The law for filing a Boston bankruptcy is clear in many respects. One important aspect is to complete the Boston bankruptcy petition and schedules accurately and honestly. Another important part of any Massachusetts bankruptcy case is to testify honestly at any and all hearings. For example, at all bankruptcy creditor hearings, also known as 341 hearings, debtors are sworn in and the Interim Trustee asks questions. Sometimes your lawyer will make a representation to the Trustee.

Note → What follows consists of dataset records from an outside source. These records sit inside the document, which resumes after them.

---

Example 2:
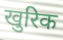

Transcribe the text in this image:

खुरिक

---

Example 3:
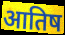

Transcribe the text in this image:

आतिष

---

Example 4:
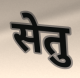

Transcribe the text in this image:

सेतु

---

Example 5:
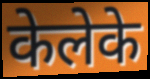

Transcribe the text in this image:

केलेके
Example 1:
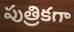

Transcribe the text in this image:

పుత్రికగా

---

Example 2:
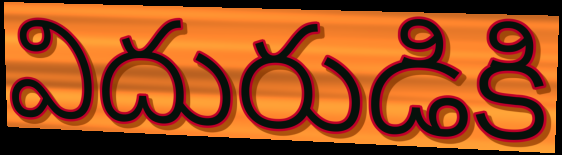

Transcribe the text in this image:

విదురుడికి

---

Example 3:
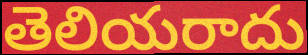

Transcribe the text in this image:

తెలియరాదు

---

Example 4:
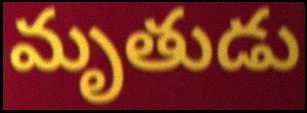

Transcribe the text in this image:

మృతుడు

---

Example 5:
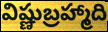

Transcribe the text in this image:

విష్ణుబ్రహ్మాది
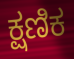
ಕ್ಷಣಿಕ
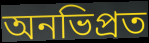
অনভিপ্রত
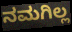
ನಮಗಿಲ್ಲ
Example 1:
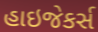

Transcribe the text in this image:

હાઇજેકર્સ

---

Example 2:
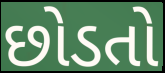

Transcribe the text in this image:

છોડતો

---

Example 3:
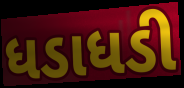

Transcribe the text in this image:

ધડાધડી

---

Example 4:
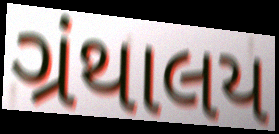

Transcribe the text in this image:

ગ્રંથાલય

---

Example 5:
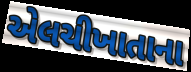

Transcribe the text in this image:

એલચીખાતાના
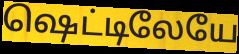
ஷெட்டிலேயே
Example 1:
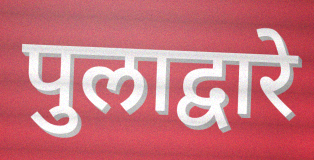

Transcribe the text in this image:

पुलाद्वारे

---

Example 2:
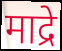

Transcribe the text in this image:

माद्रे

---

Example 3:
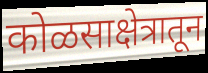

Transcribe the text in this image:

कोळसाक्षेत्रातून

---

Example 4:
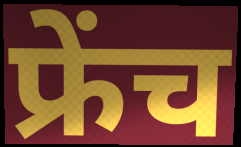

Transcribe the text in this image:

फ्रेंच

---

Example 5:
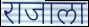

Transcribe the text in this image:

राजाला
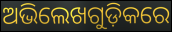
ଅଭିଲେଖଗୁଡ଼ିକରେ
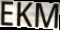
EKM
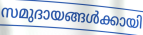
സമുദായങ്ങൾക്കായി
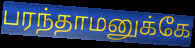
பரந்தாமனுக்கே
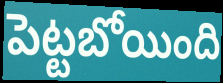
పెట్టబోయింది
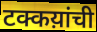
टक्कय़ांची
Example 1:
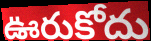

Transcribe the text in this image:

ఊరుకోదు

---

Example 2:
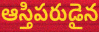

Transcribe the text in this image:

ఆస్తిపరుడైన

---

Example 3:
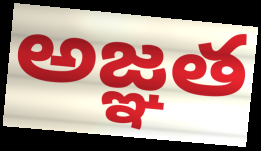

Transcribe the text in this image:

అజ్ఞత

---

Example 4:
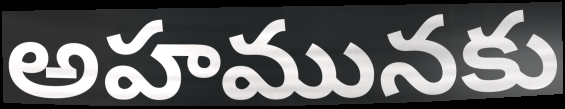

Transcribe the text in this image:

అహమునకు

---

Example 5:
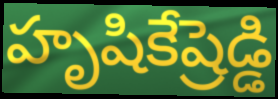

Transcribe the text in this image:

హృషికేష్రెడ్డి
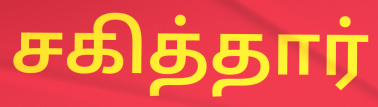
சகித்தார்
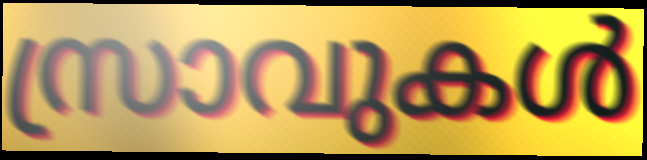
സ്രാവുകൾ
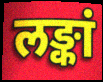
लङ्कां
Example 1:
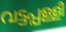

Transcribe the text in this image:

വട്ടപ്പള്ളി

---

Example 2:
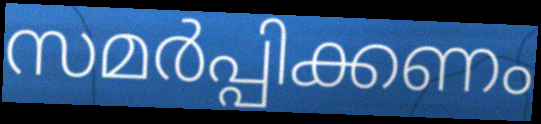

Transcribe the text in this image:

സമർപ്പിക്കണം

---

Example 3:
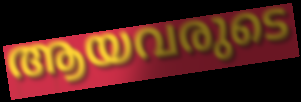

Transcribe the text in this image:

ആയവരുടെ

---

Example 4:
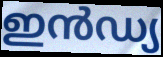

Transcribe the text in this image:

ഇൻഡ്യ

Your obligation is to answer all questions honestly and to correct any mistakes your attorney makes. In a case that came down from the First Circuit Court of Appeals last month a debtor lost his bankruptcy discharge as to all his debts after adopting his lawyer’s misrepresentation at the 341 creditor hearing. The case Thunberg, Bruce E. (Lawyers Weekly No. 01-095-11) revolved around the issue of payments (from the wife to the husband) and how they were characterized; i.e. alimony verses settlement. Without going into divorce law here, or the facts of the case, there is a significant difference between support (income) and property settlement (an asset).
 
The debtor’s bankruptcy lawyer misrepresented the way the divorce agreement was worded and how the payments were being made. This amounted to a fraud on the court.
 
We have written many times on the issue of fraud and misrepresentation. It may work for some folks some times, but it generally will not work. And it’s not worth it. There any many legal ways to get around a legal problem. Talking with your bankruptcy lawyer, making and executing a plan, is the best way to work out what may seem like an insurmountable legal issue.